Nuno Carregueiro, Jornal de Negócios, 26 de Julho de 2018

 

A ANÁLISE...

 

Nada melhor que um assunto menos sério para animar o tédio das férias estivais. E se a política de muito baixas taxas de juro - e "quantitative easing" - fizer parte de uma estratégia para que os investidores migrem voluntariamente para instrumentos financeiros de maior risco e, assim expostos ao risco de perda das poupanças acumuladas, resolver o problema de excesso de dívida que continua a afligir o mundo?

 

É mais ou menos consensual que as crises do final do século XX, que se prolongaram pelo século XXI, foram resolvidas através de políticas monetárias acomodatícias, fomentando a expansão da procura como resposta aos excessos de produção e de capacidade instalada.
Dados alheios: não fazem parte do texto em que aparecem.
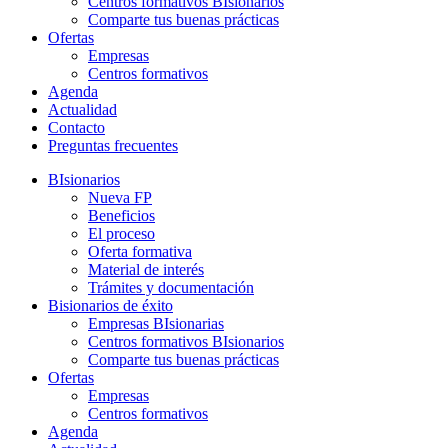
Centros formativos BIsionarios
Comparte tus buenas prácticas
Ofertas
Empresas
Centros formativos
Agenda
Actualidad
Contacto
Preguntas frecuentes
BIsionarios
Nueva FP
Beneficios
El proceso
Oferta formativa
Material de interés
Trámites y documentación
Bisionarios de éxito
Empresas BIsionarias
Centros formativos BIsionarios
Comparte tus buenas prácticas
Ofertas
Empresas
Centros formativos
Agenda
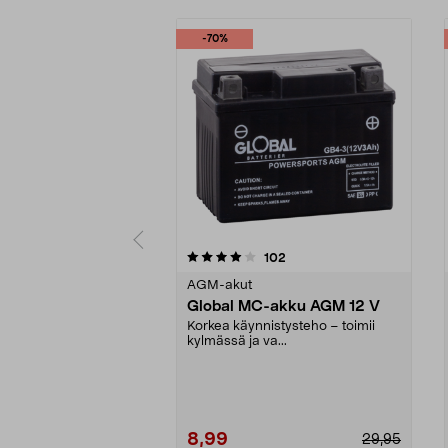
-70%
0 viidestä
4.5 viidestä
arvostelut
102
tähdestä
tähdestä
AGM-akut
Global MC-akku AGM 12 V
Korkea käynnistysteho – toimii
kylmässä ja va...
8,99
29,95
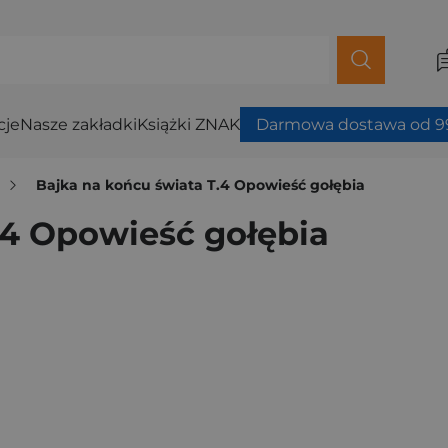
cje
Nasze zakładki
Książki ZNAK
Darmowa dostawa od 99
Bajka na końcu świata T.4 Opowieść gołębia
.4 Opowieść gołębia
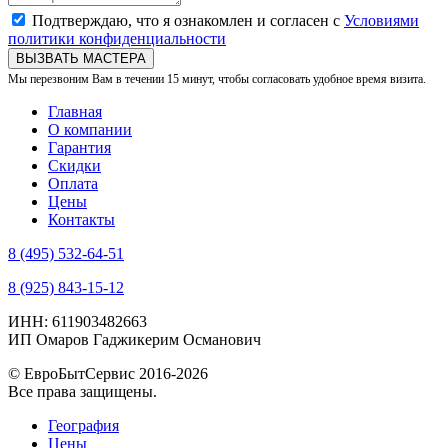
Подтверждаю, что я ознакомлен и согласен с
Условиями
политики конфиденциальности
ВЫЗВАТЬ МАСТЕРА
Мы перезвоним Вам в течении 15 минут, чтобы согласовать удобное время визита.
Главная
О компании
Гарантия
Скидки
Оплата
Цены
Контакты
8 (495) 532-64-51
8 (925) 843-15-12
ИНН: 611903482663
ИП Омаров Гаджикерим Османович
© ЕвроБытСервис 2016-2026
Все права защищены.
География
Цены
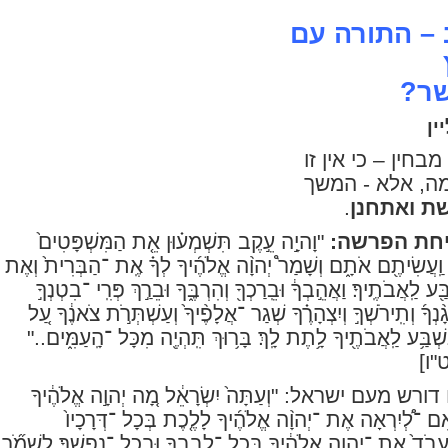
– התורה עם
ר?
ין
בחין – כי אין זו
ה, אלא - המשך
ת ואתחנן
.
חת הפרשה:
"וָהיָ֣ה עֵ֣קֶב תִּשְׁמְע֗וּן אֵ֤ת הַמִּשְׁפָּטִים֙
 וַֽעֲשִׂיתֶ֖ם אֹתָ֑ם וְשָׁמַר֩ יְהוָ֨ה אֱלֹהֶ֜יךָ לְךָ֗ אֶֽת ־הַבְּרִית֙ וְאֶת
 לַֽאֲבֹתֶֽיךָ׃ וַאֲהֵ֣בְךָ֔ וּבֵֽרַכְךָ֖ וְהִרְבֶּ֑ךָ וּבֵרַ֣ךְ פְּרִֽי ־בִטְנְךָ֣
֨נְךָ֜ וְתִֽירֹשְׁךָ֣ וְיִצְהָרֶ֗ךָ שְׁגַר ־אֲלָפֶ֨יךָ֙ וְעַשְׁתְּרֹ֣ת צֹאנֶ֔ךָ עַ֚ל
בַּ֥ע לַֽאֲבֹתֶ֖יךָ לָ֥תֶת לָֽךְ׃ בָּר֥וּךְ תִּֽהְיֶ֖ה מִכָּל ־הָֽעַמִּ֑ים
.."
"ו]
דורש מעם ישראל:
"וְעַתָּה֙ יִשְׂרָאֵ֔ל מָ֚ה יְהוָ֣ה אֱלֹהֶ֔יךָ
י אִם ־לְ֠יִרְאָה אֶת ־יְהוָ֨ה אֱלֹהֶ֜יךָ לָלֶ֤כֶת בְּכָל ־דְּרָכָיו֙
ַֽעֲבֹד֙ אֶת ־יְהוָ֣ה אֱלֹהֶ֔יךָ בְּכָל ־לְבָֽבְךָ֖ וּבְכָל ־נַפְשֶֽׁךָ׃ לִשְׁמֹ֞ר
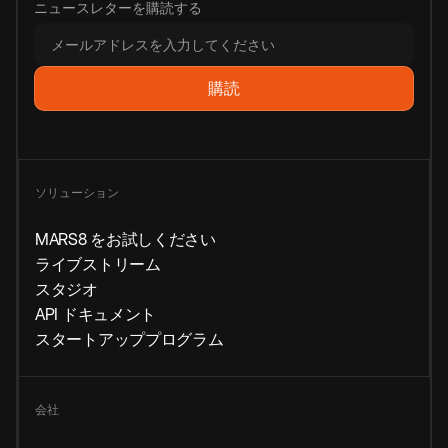
ニュースレターを購読する
ソリューション
MARS8 をお試しください
ライブストリーム
スタジオ
API ドキュメント
スタートアッププログラム
会社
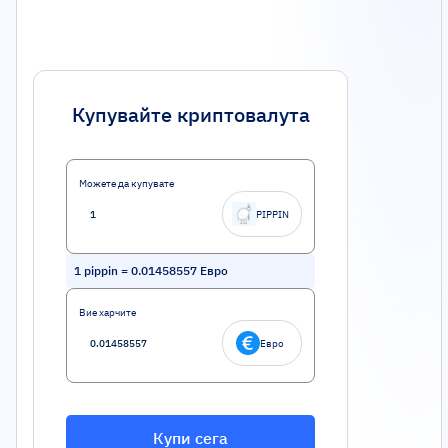
Купувайте криптовалута
Можете да купувате
PIPPIN
1
pippin
=
0.01458557
Евро
Вие харчите
Евро
Купи сега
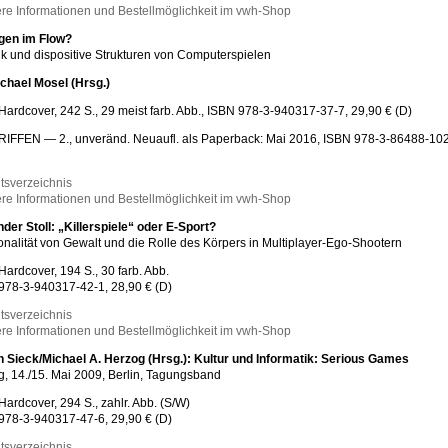
re Informationen und Bestellmöglichkeit im vwh-Shop
gen im Flow?
ik und dispositive Strukturen von Computerspielen
chael Mosel (Hrsg.)
Hardcover, 242 S., 29 meist farb. Abb., ISBN 978-3-940317-37-7, 29,90 € (D)
FFEN — 2., unveränd. Neuaufl. als Paperback: Mai 2016, ISBN 978-3-86488-102
ltsverzeichnis
re Informationen und Bestellmöglichkeit im vwh-Shop
der Stoll: „Killerspiele“ oder E-Sport?
onalität von Gewalt und die Rolle des Körpers in Multiplayer-Ego-Shootern
Hardcover, 194 S., 30 farb. Abb.
978-3-940317-42-1, 28,90 € (D)
ltsverzeichnis
re Informationen und Bestellmöglichkeit im vwh-Shop
 Sieck/Michael A. Herzog (Hrsg.): Kultur und Informatik: Serious Games
, 14./15. Mai 2009, Berlin, Tagungsband
Hardcover, 294 S., zahlr. Abb. (S/W)
978-3-940317-47-6, 29,90 € (D)
ltsverzeichnis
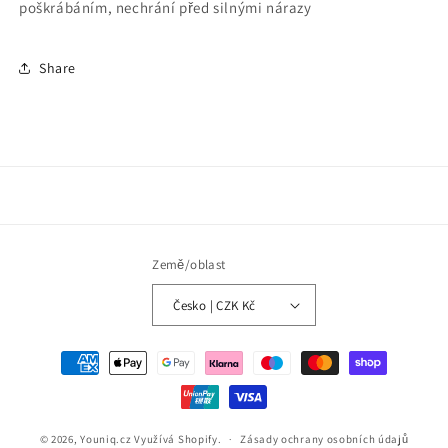
poškrábáním, nechrání před silnými nárazy
Share
Země/oblast
Česko | CZK Kč
Platební
metody
© 2026,
Youniq.cz
Využívá Shopify.
Zásady ochrany osobních údajů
Famílias e empresas endividaram-se para aumentar as despesas de consumo e de investimento, respectivamente. Salvaram-se assim empresas e empregos, hipotecando rendimentos futuros. Em bom português, "empurrou-se o problema com a barriga", à espera de melhores dias!

 

Os mais cépticos argumentarão que foi a poupança existente que financiou a dívida. Contudo, é bom não esquecer que num mundo em que os bancos são dominantes, uma parte - não despicienda - da poupança é criada por via do multiplicador monetário. Para os menos experimentados nestas matérias, isto quer dizer que tal poupança verdadeiramente não existe. É uma espécie de antecipação do futuro. Uma imparidade ao contrário!

 

Hoje, as medidas de "asset-price Keynesianism", como lhes chama Nick Srnicek*, que usam a ilusão da riqueza para alimentar o consumo e o investimento são inoperantes. Com as taxas de juro encostadas no zero, a reposição do equilíbrio macroeconómico vai exigir a destruição de poder de compra. Sem inflação à vista no cabaz do consumo, resta-nos a inflação no cabaz de investimento, ou seja, a realização de perdas em activos sobrevalorizados!

 

A perda nas obrigações - i.e., o incumprimento - é um tema pouco popular. O melhor mesmo é destruir valor nos activos em que tal é intrínseco à estrutura contratual. E a escolha recai sobre… as acções! Enquanto os investidores institucionais procuram nas start-ups a rentabilidade que não vislumbram nas empresas tradicionais, os bancos centrais compram dívida e oferecem liquidez para aplicar em modelos de negócio baseados no crescimento em vez dos lucros. Com valorizações que temos dificuldade em justificar,… parecem estar a dar "corda ao investidor para se enforcar"!

 

*Srnicek, Nick (2018). "Platform Capitalism". Polity Press, UK. ISBN: 978-1-5095-0486-2 

 

Este artigo de opinião integra A Mão Visível - Observações sobre as consequências directas e indirectas das políticas para todos os sectores da sociedade e dos efeitos a médio e longo prazo por oposição às realizadas sobre os efeitos imediatos e dirigidas apenas para certos grupos da sociedade.